→ **Information shown**:
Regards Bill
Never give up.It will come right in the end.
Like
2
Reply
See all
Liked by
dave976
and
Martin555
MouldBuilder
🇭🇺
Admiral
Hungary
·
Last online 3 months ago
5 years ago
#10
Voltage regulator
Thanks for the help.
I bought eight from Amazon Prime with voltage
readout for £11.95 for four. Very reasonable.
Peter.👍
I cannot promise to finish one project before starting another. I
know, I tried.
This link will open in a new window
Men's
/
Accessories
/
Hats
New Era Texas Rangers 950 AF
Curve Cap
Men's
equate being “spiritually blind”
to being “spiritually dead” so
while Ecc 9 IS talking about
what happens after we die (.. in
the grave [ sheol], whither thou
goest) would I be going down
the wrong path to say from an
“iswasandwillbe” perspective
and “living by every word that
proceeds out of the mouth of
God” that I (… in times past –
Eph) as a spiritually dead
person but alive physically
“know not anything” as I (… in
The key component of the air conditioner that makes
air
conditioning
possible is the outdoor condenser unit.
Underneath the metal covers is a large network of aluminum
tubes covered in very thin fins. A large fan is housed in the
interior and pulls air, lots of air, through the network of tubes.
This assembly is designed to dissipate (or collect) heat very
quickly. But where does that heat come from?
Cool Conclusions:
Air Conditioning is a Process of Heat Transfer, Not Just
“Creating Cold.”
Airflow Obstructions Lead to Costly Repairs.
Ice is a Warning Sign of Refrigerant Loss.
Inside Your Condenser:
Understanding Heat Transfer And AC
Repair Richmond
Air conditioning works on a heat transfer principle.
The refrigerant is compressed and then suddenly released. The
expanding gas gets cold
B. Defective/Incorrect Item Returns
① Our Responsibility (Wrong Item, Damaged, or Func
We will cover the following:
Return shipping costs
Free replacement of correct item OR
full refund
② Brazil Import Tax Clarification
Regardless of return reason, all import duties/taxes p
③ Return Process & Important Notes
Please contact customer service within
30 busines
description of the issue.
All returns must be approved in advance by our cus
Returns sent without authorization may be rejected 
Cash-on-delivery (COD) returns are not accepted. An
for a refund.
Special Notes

→ **Assigned task**: Every line from the one that holds "the wrong path to say from an" to the end of the data above should be given again exactly, with that line and the last one both kept.

→ **Solution to the exercise**:
the wrong path to say from an
“iswasandwillbe” perspective
and “living by every word that
proceeds out of the mouth of
God” that I (… in times past –
Eph) as a spiritually dead
person but alive physically
“know not anything” as I (… in
The key component of the air conditioner that makes
air
conditioning
possible is the outdoor condenser unit.
Underneath the metal covers is a large network of aluminum
tubes covered in very thin fins. A large fan is housed in the
interior and pulls air, lots of air, through the network of tubes.
This assembly is designed to dissipate (or collect) heat very
quickly. But where does that heat come from?
Cool Conclusions:
Air Conditioning is a Process of Heat Transfer, Not Just
“Creating Cold.”
Airflow Obstructions Lead to Costly Repairs.
Ice is a Warning Sign of Refrigerant Loss.
Inside Your Condenser:
Understanding Heat Transfer And AC
Repair Richmond
Air conditioning works on a heat transfer principle.
The refrigerant is compressed and then suddenly released. The
expanding gas gets cold
B. Defective/Incorrect Item Returns
① Our Responsibility (Wrong Item, Damaged, or Func
We will cover the following:
Return shipping costs
Free replacement of correct item OR
full refund
② Brazil Import Tax Clarification
Regardless of return reason, all import duties/taxes p
③ Return Process & Important Notes
Please contact customer service within
30 busines
description of the issue.
All returns must be approved in advance by our cus
Returns sent without authorization may be rejected 
Cash-on-delivery (COD) returns are not accepted. An
for a refund.
Special Notes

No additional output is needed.